Cold Hearts(7)

By: Sharon Sala

“No, Mack. No heart attack.” Trey braced himself for the rest. “He was working on a car late last night, and it appears the lift failed and crushed him beneath it.”

When Mack went silent, Trey didn’t know what to think. “Mack? Mack?”

Mack’s voice was shaking, and his eyes were so full of tears he couldn’t see his desk. “I’m on my way.”

“Look, Mack, the coroner isn’t here yet and—”

“Are you telling me he’s still there? Under the car?”

“It’s procedure in an unattended death. The coroner has to see the scene intact.”

“Are you implying it wasn’t an accident?” Mack asked.

“No, I’m not implying anything, but it’s my job not to assume anything, either.”

“I hear you—now you hear me. I’ll be there.”

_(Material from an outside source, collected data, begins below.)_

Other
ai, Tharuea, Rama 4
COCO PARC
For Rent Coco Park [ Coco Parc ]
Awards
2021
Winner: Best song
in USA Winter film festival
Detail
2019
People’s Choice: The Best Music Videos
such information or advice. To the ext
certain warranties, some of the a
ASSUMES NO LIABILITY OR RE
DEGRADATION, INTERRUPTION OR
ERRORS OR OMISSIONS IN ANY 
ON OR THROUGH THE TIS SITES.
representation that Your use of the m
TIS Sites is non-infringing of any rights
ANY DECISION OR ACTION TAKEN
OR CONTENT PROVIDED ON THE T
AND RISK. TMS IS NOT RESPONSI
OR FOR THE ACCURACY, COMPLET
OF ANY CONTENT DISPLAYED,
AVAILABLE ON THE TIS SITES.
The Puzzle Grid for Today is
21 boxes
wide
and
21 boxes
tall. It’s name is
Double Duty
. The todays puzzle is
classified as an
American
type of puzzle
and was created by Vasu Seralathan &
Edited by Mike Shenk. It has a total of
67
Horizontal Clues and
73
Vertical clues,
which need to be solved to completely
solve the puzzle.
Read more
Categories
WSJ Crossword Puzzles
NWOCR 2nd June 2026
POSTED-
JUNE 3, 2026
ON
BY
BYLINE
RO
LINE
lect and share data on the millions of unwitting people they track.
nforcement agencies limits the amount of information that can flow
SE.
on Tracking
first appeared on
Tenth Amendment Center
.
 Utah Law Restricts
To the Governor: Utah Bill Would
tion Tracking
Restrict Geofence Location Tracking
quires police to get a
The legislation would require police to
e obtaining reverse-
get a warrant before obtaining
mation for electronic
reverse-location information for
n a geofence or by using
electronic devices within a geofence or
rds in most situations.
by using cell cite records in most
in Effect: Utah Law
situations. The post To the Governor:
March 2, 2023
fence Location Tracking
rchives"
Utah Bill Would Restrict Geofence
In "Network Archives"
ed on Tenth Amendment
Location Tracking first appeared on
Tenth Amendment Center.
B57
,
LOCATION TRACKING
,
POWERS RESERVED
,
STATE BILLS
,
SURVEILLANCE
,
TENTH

“No, man, you don’t want—”

The line went dead in Trey’s ear. He sighed. This was the second time that morning someone had hung up on him. He left the police station through the back door and returned to the scene of the accident.

* * *

It took Mack less than thirty minutes to put the lumberyard into his sympathetic manager’s hands and go home and pack. He’d made the drive from Summerton to Mystic countless times, but never like this. This time he was scared to go home.

Once, when he was six, he got mad because he couldn’t go to his grandparents’ house and ran away. He didn’t get far before he realized he didn’t know how to get there, so he stopped, then was scared to go home because he was afraid of the consequences. He felt like that now, afraid to go home because of the consequences awaiting him.

He was also bothered by how his father had died. He had been such a stickler for safety in the garage that this scenario seemed improbable. Of course hydraulic lifts could fail, but he’d never imagined them dropping so fast a man couldn’t escape. The horror-filled image in his head kept getting worse with each passing mile. Had his dad cried out for help and no one had heard? Had he suffered?

He didn’t know he was crying until his vision finally blurred to the point that he couldn’t see the road. He pulled over onto the shoulder, slammed his SUV into Park and then laid his head down on the steering wheel and sobbed. One image after another swept through his mind from when he was a child. All the nights when he was little and his dad had read him a story to put him to sleep. The countless holidays spent together with his parents. The year the front porch had collapsed from a heavy snow and they couldn’t use the front door for two months. Losing his mother when he was only ten. Mack and his father had become inseparable afterward. Now the thought of his father dying alone in excruciating pain was horrifying. His dad had been there for him when he’d needed him most, but in Paul’s darkest moment, he’d died alone.

Overwhelmed with grief and guilt, Mack lost track of time.

It wasn’t until a semi rolled past him so fast it shook his car that he pulled himself together and resumed his journey. He had always thought the worst thing that could ever happen to him had been when he’d found out Melissa Sherman, the girl he’d loved more than life, had aborted their baby, but he had been wrong. Today was, without question, even worse.

* * *

Trey was at the garage with his officers, absorbing the implications of what they’d just told him, when Mack Jackson arrived. Trey could tell he was in shock as he got out of his car, and his hesitant steps bore witness to how much he dreaded going into the garage, yet he kept moving forward.

Trey went to meet him. “Mack. I’m so sorry.”

Mack couldn’t look at the sympathy on Trey’s face without breaking down again, so he nodded without meeting his friend’s gaze.

When he started into the garage, Trey stopped him. “I’m telling you again, you don’t want to go in there.”

Mack looked up then, with anger in his eyes. “Hell no, I don’t want to go in there, but he’s alone, damn it! He’s alone! That’s not right. It’s just not right.”

Trey stepped back. “Then, I have to go with you. You can’t move anything. You can’t touch anything.”

“I know,” Mack said.

Mack kept his eyes on the back of Trey’s head until they were inside the garage, and then he looked down.

He saw the car, then the pool of drying blood, and then he saw a work boot, and that was enough. He turned away, and his voice was trembling with shock and emotion when he spoke.

“I see and still don’t believe. He was all about safety measures. He was careful, so damn careful,” he whispered. And then he looked up at Trey, unaware that he was crying again. “I need to stay with him. Show me where I can stand.”